Another outcome of my PhD work was Real Time Studio, a tool to model and verify real time systems. The tools allows for a modular design of real time systems using interpreted time Petri nets, and implements all my proposed approaches and several other functionalities related enumerative analysis of real time systems, including CTL, LTL, and TCTL model checkers, and a minimizer under bisimulation. The tool is under constant improvement and several extensions are expected, to widen the scope of its use. Two of these extensions are already in progress; one of them is related to the formal verification computer security, the other one deals with bioinformatics for the simulation of bio-pathways using Hybrid functional Petri Nets (see next picture).

 

Current Reserach

In the computer Security field, I am interested in developing new techniques and tools to verify security properties in open source software application using, mainly push down systems model-checking techniques.
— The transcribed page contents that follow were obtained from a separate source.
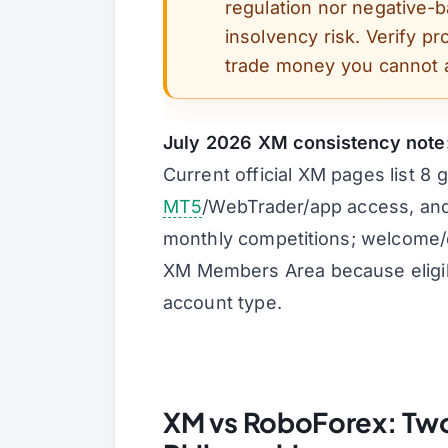
regulation nor negative-
insolvency risk. Verify pr
trade money you cannot a
July 2026 XM consistency note
Current official XM pages list 8 
MT5
/WebTrader/app access, and
monthly competitions; welcome/de
XM Members Area because eligibi
account type.
XM vs RoboForex: Two 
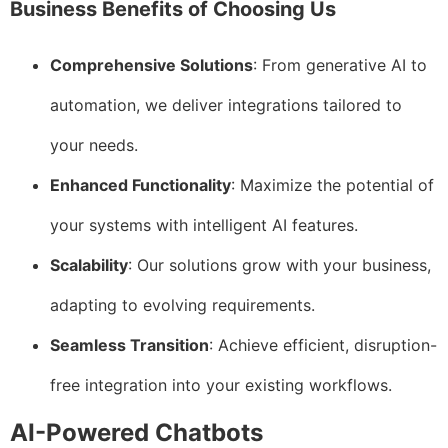
Business Benefits of Choosing Us
Comprehensive Solutions
: From generative AI to
automation, we deliver integrations tailored to
your needs.
Enhanced Functionality
: Maximize the potential of
your systems with intelligent AI features.
Scalability
: Our solutions grow with your business,
adapting to evolving requirements.
Seamless Transition
: Achieve efficient, disruption-
free integration into your existing workflows.
AI-Powered Chatbots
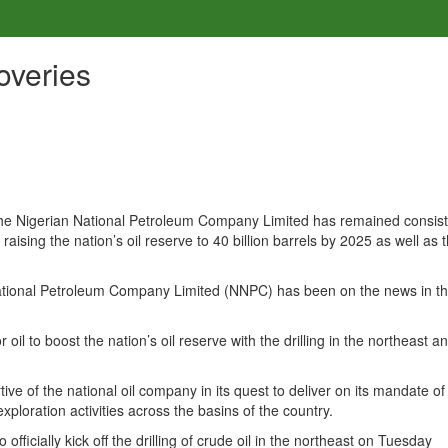
overies
 the Nigerian National Petroleum Company Limited has remained consist
f raising the nation’s oil reserve to 40 billion barrels by 2025 as well as 
 National Petroleum Company Limited (NNPC) has been on the news in th
il to boost the nation’s oil reserve with the drilling in the northeast a
of the national oil company in its quest to deliver on its mandate of
xploration activities across the basins of the country.
ficially kick off the drilling of crude oil in the northeast on Tuesday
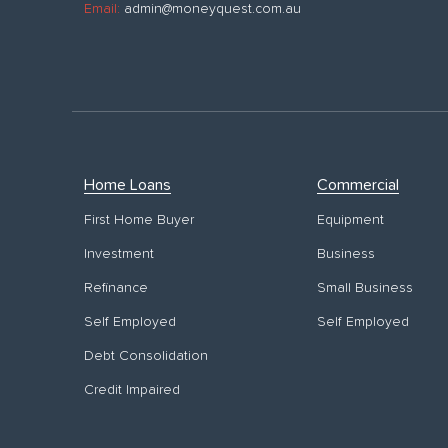
Email:
admin@moneyquest.com.au
Home Loans
Commercial
First Home Buyer
Equipment
Investment
Business
Refinance
Small Business
Self Employed
Self Employed
Debt Consolidation
Credit Impaired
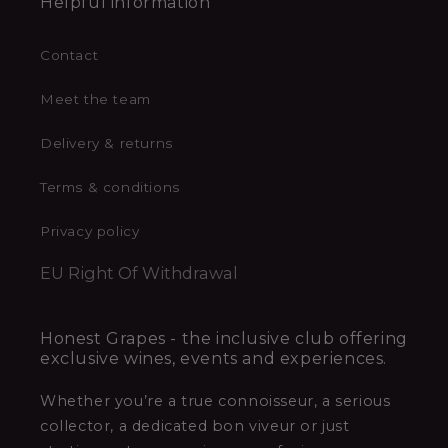
Helpful information
Contact
Meet the team
Delivery & returns
Terms & conditions
Privacy policy
EU Right Of Withdrawal
Honest Grapes - the inclusive club offering
exclusive wines, events and experiences.
Whether you’re a true connoisseur, a serious
collector, a dedicated bon viveur or just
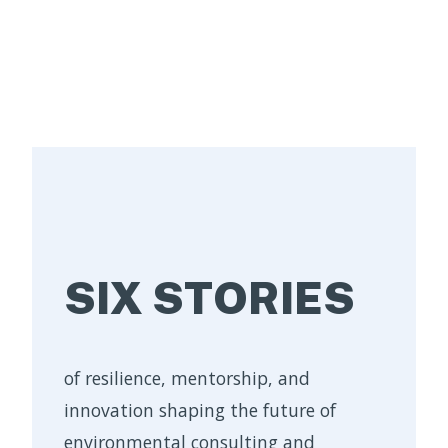
SIX STORIES
of resilience, mentorship, and
innovation shaping the future of
environmental consulting and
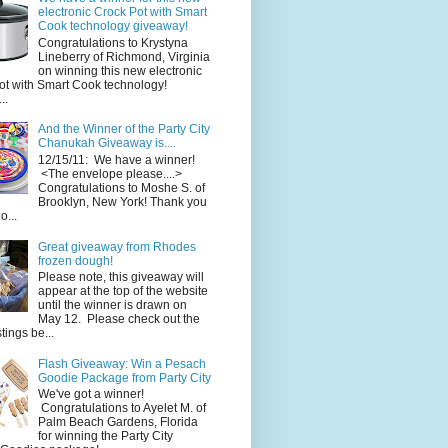
electronic Crock Pot with Smart
Cook technology giveaway!
Congratulations to Krystyna
Lineberry of Richmond, Virginia
on winning this new electronic
ot with Smart Cook technology!
..
And the Winner of the Party City
Chanukah Giveaway is....
12/15/11: We have a winner!
<The envelope please....>
Congratulations to Moshe S. of
Brooklyn, New York! Thank you
o...
Great giveaway from Rhodes
frozen dough!
Please note, this giveaway will
appear at the top of the website
until the winner is drawn on
May 12. Please check out the
ings be...
Flash Giveaway: Win a Pesach
Goodie Package from Party City
We've got a winner!
Congratulations to Ayelet M. of
Palm Beach Gardens, Florida
for winning the Party City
In computer forensics, I am interested in developing new techniques and tools to detect malicious activities in communication networks (including wireless networks), like Botnets detection and tracking, and authorship attribution in emails and instant messages. In Image processing I am interested in identifying new modalities for person identification based on multispectral image analysis.

In formal verification, I am interested in developing modular verification techniques for real time systems. These techniques attempt to overcome the state explosion problem inherent to model checking technique, by exploiting the modular structure naturally present in most system designs. Some approaches have already been proposed in the literature where partial order techniques are adapted to timed models. However the results are still not satisfactory to deal with industrial size modes. In parallel, I intend to explore how the verification techniques I proposed can be used to verify security properties for real time systems and cryptographic protocols, using timed extensions of Petri nets, process algebra and timed automata. The application of formal methods to hardware verification is another topic of real interest to me.

On another front, the application of formal methods in bioinformatics seems very promising. The simulation of bio-pathways using Hybrid functional Petri Nets has already proven very effective, and the implementation of such possibility in my tool Real time studio, would certainly open the door for reach collaborations with scientist in that field.